REALLY WORKING THE SEASCAPES AND MORE
"FOLLOW THE LIGHT'   12 x 16 acrylic on watercolor paper    (c) Loren Fidalgo 2016

This is one of the paintings that really drew me into painting seascapes.  I love the texture in the sky and water.  I painted it solely with a palette knife. All of these seascapes and landscapes were painted during the time I was falling and I can see my instability in my paintings.  Can you?

STUDY IN TEXTURE,SPACE AND COLOR   24x18  acrylic on canvas  (c) Loren Fidalgo 2016
 Another experimental study in texture, space and color.  I am so in love with Prussian Blue and I can't use it enough these days. I especially love it with Crimson .  Mixed together or on top of each other, either way I am in love!

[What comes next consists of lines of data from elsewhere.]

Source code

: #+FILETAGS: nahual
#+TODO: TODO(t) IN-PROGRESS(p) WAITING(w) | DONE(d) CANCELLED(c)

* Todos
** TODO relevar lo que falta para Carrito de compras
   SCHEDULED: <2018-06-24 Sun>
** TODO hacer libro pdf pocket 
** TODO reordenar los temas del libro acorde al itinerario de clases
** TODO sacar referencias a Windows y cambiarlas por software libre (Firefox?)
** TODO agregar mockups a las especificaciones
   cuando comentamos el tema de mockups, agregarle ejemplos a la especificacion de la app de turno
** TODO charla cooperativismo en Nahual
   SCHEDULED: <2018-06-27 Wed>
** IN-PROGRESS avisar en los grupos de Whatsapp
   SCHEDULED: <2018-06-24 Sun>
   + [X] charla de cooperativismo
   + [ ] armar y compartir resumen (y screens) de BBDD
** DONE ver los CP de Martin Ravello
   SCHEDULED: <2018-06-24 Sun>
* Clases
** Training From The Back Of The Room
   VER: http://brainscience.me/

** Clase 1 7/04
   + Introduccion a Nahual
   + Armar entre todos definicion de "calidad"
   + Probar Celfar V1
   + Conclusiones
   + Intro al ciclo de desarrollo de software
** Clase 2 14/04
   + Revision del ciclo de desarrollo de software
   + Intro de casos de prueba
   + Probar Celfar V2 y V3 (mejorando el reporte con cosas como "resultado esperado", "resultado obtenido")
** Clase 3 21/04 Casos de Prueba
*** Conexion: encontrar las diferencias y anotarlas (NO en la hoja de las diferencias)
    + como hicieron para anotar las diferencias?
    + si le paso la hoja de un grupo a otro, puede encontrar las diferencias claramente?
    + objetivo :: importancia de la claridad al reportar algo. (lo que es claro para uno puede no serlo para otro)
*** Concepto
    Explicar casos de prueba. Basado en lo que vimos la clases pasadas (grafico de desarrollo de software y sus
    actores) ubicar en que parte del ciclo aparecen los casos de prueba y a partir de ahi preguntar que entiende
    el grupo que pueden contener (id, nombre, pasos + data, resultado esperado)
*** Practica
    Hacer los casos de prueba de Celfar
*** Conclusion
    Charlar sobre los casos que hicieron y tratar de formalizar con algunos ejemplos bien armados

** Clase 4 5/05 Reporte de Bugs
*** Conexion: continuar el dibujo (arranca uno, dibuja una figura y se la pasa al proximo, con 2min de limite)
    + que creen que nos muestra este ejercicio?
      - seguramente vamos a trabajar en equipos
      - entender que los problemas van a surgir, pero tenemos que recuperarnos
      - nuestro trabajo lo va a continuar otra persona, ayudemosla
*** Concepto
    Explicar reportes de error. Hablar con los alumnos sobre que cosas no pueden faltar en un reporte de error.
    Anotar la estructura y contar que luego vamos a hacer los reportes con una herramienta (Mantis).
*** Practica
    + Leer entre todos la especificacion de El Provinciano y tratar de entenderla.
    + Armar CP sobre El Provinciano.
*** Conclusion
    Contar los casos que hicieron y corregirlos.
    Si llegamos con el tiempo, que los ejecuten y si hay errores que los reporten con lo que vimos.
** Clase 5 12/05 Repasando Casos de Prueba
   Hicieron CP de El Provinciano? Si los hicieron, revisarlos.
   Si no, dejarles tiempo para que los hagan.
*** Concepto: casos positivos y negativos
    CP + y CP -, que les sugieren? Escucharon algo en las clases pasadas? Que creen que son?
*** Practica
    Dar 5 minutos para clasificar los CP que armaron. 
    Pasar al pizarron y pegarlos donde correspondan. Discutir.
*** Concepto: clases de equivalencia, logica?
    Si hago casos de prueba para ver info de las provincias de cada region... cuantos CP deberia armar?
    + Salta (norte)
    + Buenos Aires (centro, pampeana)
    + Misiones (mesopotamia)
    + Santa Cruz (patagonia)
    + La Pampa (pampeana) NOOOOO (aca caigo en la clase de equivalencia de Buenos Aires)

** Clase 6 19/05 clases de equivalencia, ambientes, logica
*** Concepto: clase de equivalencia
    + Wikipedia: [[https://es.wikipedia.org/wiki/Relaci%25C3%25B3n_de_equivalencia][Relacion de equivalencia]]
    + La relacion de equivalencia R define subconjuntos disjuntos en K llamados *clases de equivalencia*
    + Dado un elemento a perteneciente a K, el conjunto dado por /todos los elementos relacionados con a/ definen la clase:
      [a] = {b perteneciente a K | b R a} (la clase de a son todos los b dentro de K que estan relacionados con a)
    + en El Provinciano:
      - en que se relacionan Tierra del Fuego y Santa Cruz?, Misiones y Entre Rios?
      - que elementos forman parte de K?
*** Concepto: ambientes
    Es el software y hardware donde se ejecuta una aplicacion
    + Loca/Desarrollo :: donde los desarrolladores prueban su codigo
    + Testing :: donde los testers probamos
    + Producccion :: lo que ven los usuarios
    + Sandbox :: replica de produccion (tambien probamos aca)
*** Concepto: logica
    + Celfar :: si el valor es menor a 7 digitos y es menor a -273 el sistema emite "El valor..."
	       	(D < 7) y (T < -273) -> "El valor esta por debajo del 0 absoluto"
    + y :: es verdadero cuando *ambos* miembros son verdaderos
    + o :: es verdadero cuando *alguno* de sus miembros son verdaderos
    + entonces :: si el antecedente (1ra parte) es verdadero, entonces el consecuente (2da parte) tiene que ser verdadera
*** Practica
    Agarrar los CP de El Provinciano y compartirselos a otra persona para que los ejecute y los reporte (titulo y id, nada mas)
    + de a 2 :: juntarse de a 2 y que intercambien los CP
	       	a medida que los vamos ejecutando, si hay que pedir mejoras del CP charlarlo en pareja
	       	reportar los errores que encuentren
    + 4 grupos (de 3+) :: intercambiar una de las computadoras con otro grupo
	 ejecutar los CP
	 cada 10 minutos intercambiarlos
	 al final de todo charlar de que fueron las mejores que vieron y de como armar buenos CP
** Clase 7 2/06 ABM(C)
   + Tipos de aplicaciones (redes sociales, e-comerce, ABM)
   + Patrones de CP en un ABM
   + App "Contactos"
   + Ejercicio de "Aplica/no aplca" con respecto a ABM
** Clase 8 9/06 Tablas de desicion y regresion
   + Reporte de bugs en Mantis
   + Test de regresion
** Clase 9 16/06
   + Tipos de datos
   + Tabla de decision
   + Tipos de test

'STORM IS RAGING'       7 x 5         acrylic on matte board         (c) Loren Fidalgo 2016
This painting is really a mystery to me.  I can't decide if it is a seascape or a landscape?  When looking at it one way it looks like a long road out west on the way to California.  Then when I look at it again it looks like a stormy sky with raging clouds.  I really love it especially because of it's size. It's a petite size painting 7 x 5.  I have been working on all different size surfaces lately and it really shakes things up! I did a small series on 7 x 5 inch matte board and I really like the surface.  They are quick studies that have really turned out to be small and petite paintings in their own right.  I like to see something emerge on the surface quickly to quell my anxiety when starting a painting.  I never know what to expect.  The anticipation makes me unsettled for a few moments as I am beginning my painting.  So, these small pieces are a great way to get rid of the anxious feelings

Thanks for reading.  Remember get your B12 checked if you take meds for heartburn!